Anyone who has been reading my Missives for a while knows my interest in the art of Native Americans. Having grown up in the world of Old Masters and European decorative arts, it was quite a transition for me. Because like all things, you cannot have a reasonable opinion until you know something about your subject, and I had no frame of reference for either the art of the Native American or them personally until I spent a lot of time in the Southwest.

As we get older, it gets harder to accept what is new to us, be it technology or art. We must cope with the former but not necessarily the latter. Therefore, it took some time until I could understand and enjoy 20th-century art, and I am still dealing with the issues of 21st-century art. Which brings me to a 21st century Native American artist by the name of Jeffrey Gibson (1972-), Mississippi Choctaw/Cherokee painter and sculptor. He was born in Colorado Springs and grew up in major urban centers in the United States, Germany, and Korea. He received his BFA at the School of the Art Institute in Chicago in 1995 and his MA from the Royal College of Art in London, England in 1998. Since then, he has worked in various places in New York State.


The renowned gallery Hauser & Wirth has represented Gibson since last year in collaboration with his longtime gallery Sikkema Jenkins & Co. They published his biography, credits, and exhibitions, which amount to 24 pages and start in 2005.

I must admit, however, that I first heard of him last year when it was announced that he was chosen to represent the United States at the Venice Biennale becoming the first Indigenous artist to have a solo exhibition at the U.S. Pavilion for this international event.

Gibson with his Hawk Photo Eileen Travell

This multifaceted artist has recently been commissioned to create his first large-scale works cast in bronze, as part of the Metropolitan Museum of Art’s program for the niches on its Fifth Avenue façade.

Photo by Jonah Rosenberg for the New York Times

The Met is calling this an exhibition because of its limited time on view and will end on June 9th. With the title “The Animal That Therefore I Am”, after a book by the French philosopher Jacques Derrida, Gibson’s four sculptures, according to the Museum press release, “explore the metamorphic relationships between all thriving beings and the environment”, in other words, both are continually transformed by one another.

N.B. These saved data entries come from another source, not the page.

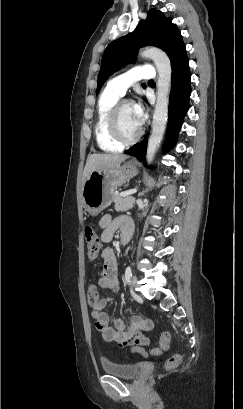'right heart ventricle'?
Instances as JSON below:
<instances>
[{
  "instance_id": "right-heart-ventricle-1",
  "label": "right heart ventricle",
  "mask_w": 243,
  "mask_h": 409,
  "mask_svg": "<svg viewBox=\"0 0 243 409\" xmlns=\"http://www.w3.org/2000/svg\"><path fill=\"white\" fill-rule=\"evenodd\" d=\"M120 97L105 88L98 101V114L94 132L97 145L104 152H118L122 149V145L117 143L110 135L108 127L109 115Z\"/></svg>"
}]
</instances>
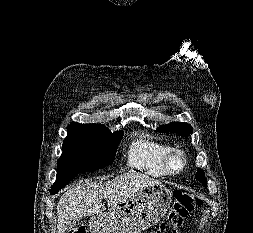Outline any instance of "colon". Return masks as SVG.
<instances>
[{"label": "colon", "mask_w": 253, "mask_h": 233, "mask_svg": "<svg viewBox=\"0 0 253 233\" xmlns=\"http://www.w3.org/2000/svg\"><path fill=\"white\" fill-rule=\"evenodd\" d=\"M202 203L203 201L199 196L182 190H175L174 202L170 212L157 229L151 233H180V228L185 219ZM69 233H86V231L83 225H74L70 228Z\"/></svg>", "instance_id": "1"}]
</instances>
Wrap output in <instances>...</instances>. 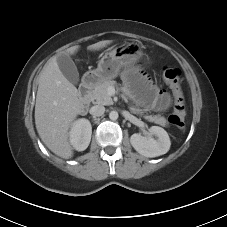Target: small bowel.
Masks as SVG:
<instances>
[{"mask_svg":"<svg viewBox=\"0 0 227 227\" xmlns=\"http://www.w3.org/2000/svg\"><path fill=\"white\" fill-rule=\"evenodd\" d=\"M121 78L125 87L132 90L144 106L157 111L166 110L170 106V96L152 85L138 67L127 68Z\"/></svg>","mask_w":227,"mask_h":227,"instance_id":"obj_1","label":"small bowel"}]
</instances>
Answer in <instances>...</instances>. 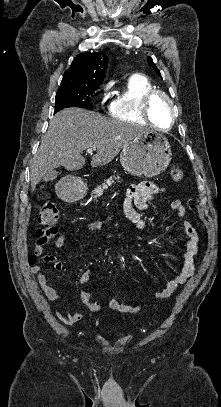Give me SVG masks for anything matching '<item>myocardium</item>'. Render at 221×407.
I'll use <instances>...</instances> for the list:
<instances>
[{
    "label": "myocardium",
    "mask_w": 221,
    "mask_h": 407,
    "mask_svg": "<svg viewBox=\"0 0 221 407\" xmlns=\"http://www.w3.org/2000/svg\"><path fill=\"white\" fill-rule=\"evenodd\" d=\"M157 98H163L169 105V108L171 111V121H170L169 126L165 129H160V128H157V129L162 132L168 131L173 127V125L175 123V115H174V102H173L172 98L166 92H164L162 90H157V89L149 92L143 99L140 111H141L144 119L151 125L155 126L152 115H151V106Z\"/></svg>",
    "instance_id": "obj_1"
}]
</instances>
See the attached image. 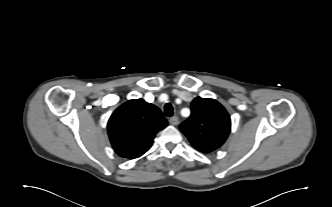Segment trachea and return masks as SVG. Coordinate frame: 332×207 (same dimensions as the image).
<instances>
[{
	"label": "trachea",
	"instance_id": "obj_1",
	"mask_svg": "<svg viewBox=\"0 0 332 207\" xmlns=\"http://www.w3.org/2000/svg\"><path fill=\"white\" fill-rule=\"evenodd\" d=\"M164 112L166 116L170 117L173 115V107L170 103H167L164 107Z\"/></svg>",
	"mask_w": 332,
	"mask_h": 207
}]
</instances>
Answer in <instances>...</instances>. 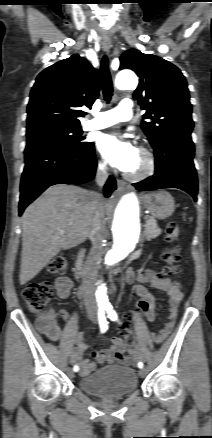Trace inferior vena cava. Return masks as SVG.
Here are the masks:
<instances>
[{
  "label": "inferior vena cava",
  "instance_id": "1",
  "mask_svg": "<svg viewBox=\"0 0 212 438\" xmlns=\"http://www.w3.org/2000/svg\"><path fill=\"white\" fill-rule=\"evenodd\" d=\"M108 178L104 167H99L96 173V182L102 187ZM95 212L91 224L89 237L92 242V248L89 252L83 270V290L85 293V305L89 310L97 309V300L95 297V280L97 278V266L102 255V241L105 238V221L103 196L94 193Z\"/></svg>",
  "mask_w": 212,
  "mask_h": 438
}]
</instances>
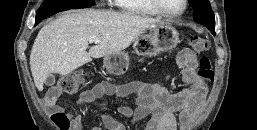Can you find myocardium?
<instances>
[{
  "label": "myocardium",
  "instance_id": "myocardium-1",
  "mask_svg": "<svg viewBox=\"0 0 257 130\" xmlns=\"http://www.w3.org/2000/svg\"><path fill=\"white\" fill-rule=\"evenodd\" d=\"M150 4L152 5V7L158 11L160 14L164 15V16H167V17H171V18H174V17H178V16H181L187 9L188 7V0H184V4H183V8L179 11V12H176V13H171V12H168L167 10H165L159 0H149Z\"/></svg>",
  "mask_w": 257,
  "mask_h": 130
}]
</instances>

Photo by Isa Farfen for Hyperallergic

In 2015 Gibson started to assemble ancestral spirit figures of beadwork, textiles, and paint. His challenge for the Met commission was to translate his delicate structures into bronze weatherproof sculpture without losing their essence. Here is a photo by the artist from 2015 called, “Can’t Take My Eyes Off of You,” an ancestral spirit figure made from glazed ceramic and repurposed tipi pole, artificial sinew and copper jingles.


Each ten-foot bronze sculpture takes the form of an animal indigenous to the region; a hawk, a squirrel, a cayote and a deer, animals he has encountered where he lives in the Hudson River Valley and in the City’s Central Park. I was surprised to learn that you can find hawks in Central Park because all I remember are pigeons and squirrels! Here in the Southwest one can experience all four in a single week.

Photo by Eugenia Burnett Tinsley
for the Metropolitan Museum

We like to pigeonhole everything, and it used to be argued that the Met should only have old art because there are modern art museums. By the same token, there is an element of surprise for museum goers in seeing indigenous artists presented outside an ethnographic context. To my mind art is art and categorizing original artistic creation as Black art, Jewish art or Indigenous art does an injustice to the artists and their work. I believe you should react directly to a work of art and only then deepen your understanding with information on the background of the artist.